We find out that it was Paul in the first seen with Tip's sister. Tip and Paul are best friends. #1 best friends. But Paul has slept with every girl in town. Tip's sister is back from boarding school, and doesn't really know of Paul's past escapades. At one point she mentions she will not ask him about them. He only needs to tell her if he wants to. Paul at one point tells Noel that he doesn't want to sleep with her, because he doesn't want her to be like all the other girls.

It's simple really. Two kids fall in love and attempt to stay in love despite everyone around them thinking its a bad idea, that its gonna fail. Paul does his best to prove that she isn't like every other girl to him, which is easier said than done for just about anyone. What seperates it from other love stories is there is absolutely no gloss here. Paul and Noel both say and do incredibly stupid things. At times inmature, at times hurtful, at times genuinely beautiful. It's clumsy as hell all the way through. It's not easy. It doesn't seem to all fit together. We don't know really how Paul and Noel met, in the opening scene we just see them and we know that they are connected in a very meaningful sense of the word. And we watch them clumsily and akwardly try to maintain or sustain or maybe just understand that connection.

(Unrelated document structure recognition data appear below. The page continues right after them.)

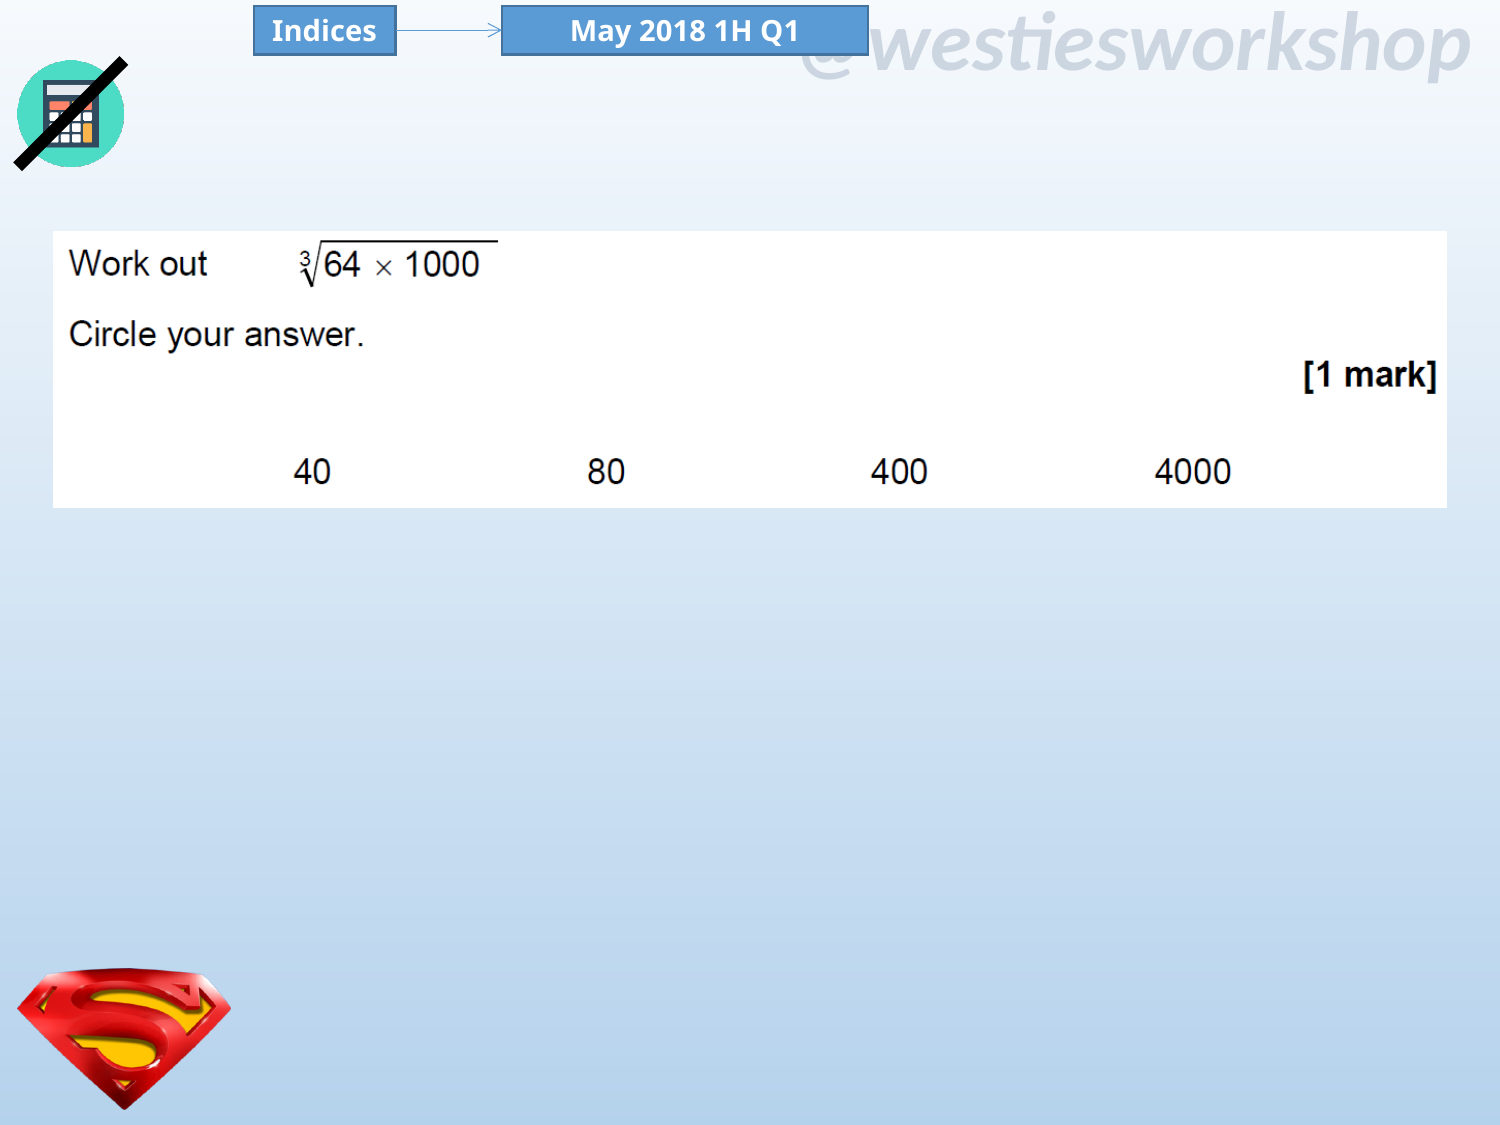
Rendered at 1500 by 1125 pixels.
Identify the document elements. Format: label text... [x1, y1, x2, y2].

picture [53, 231, 1447, 508]
text_box May 2018 1H Q1 [501, 5, 869, 56]
picture [17, 968, 231, 1110]
text_box Indices [253, 5, 397, 56]
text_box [17, 60, 124, 167]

I've spoken to many people who I respect about this film, who's tastes seem similar to mine, and they have hated it. One reason was the language. It's shot in a mill town. The language is simple it's drawn out. And as I said at times immature. But this is the template that David Gordon Green is working with here. We recognize that in the still images of the town right after the first scene. It's not a judgemental eye that he casts on his characters at all. He is not saying that everyone from these towns looks, talks, and acts like this. He is just saying these people do. When Zooey Daeschnel says in a southern draw, "I like you because I can say what's on my mind..." there is so much emotion behind those words, it doesn't matter that you have heard them 100 times before, or that she says it in a souther drawl. What matters is she gets so much life into that line, its impossible at least for me, not to be affected.

In Green's direction the town is also a main player. Sometimes we will hear voiceovers of conversation, but all we see is the sunset. Or the river, or mountains, or trees. It's fall or winter, but nothing is especially bright, or beautiful. It's brown, it's dreary, it has it's moments sure. But only when the two are really in love and sharing that love can some of the beauty of the town be realized. People don't leave this town. They stay and work at the mill. They can have the shadow of the mill and the thoughts of never leaving run and be their life. Or they can create something beautiful within, and have the mill be behind them, even if it is central in the town.

I know someone who saw this movie after a terrible breakup who just flat out refuses to watch it again. Maybe it was too real. Maybe that clumsiness in the way that we sometimes try to show we love eachother is too much. Some people will be turned off by that clumsiness. Other people will see it and be totally drawn in or captured by it. I was entirely captured by it.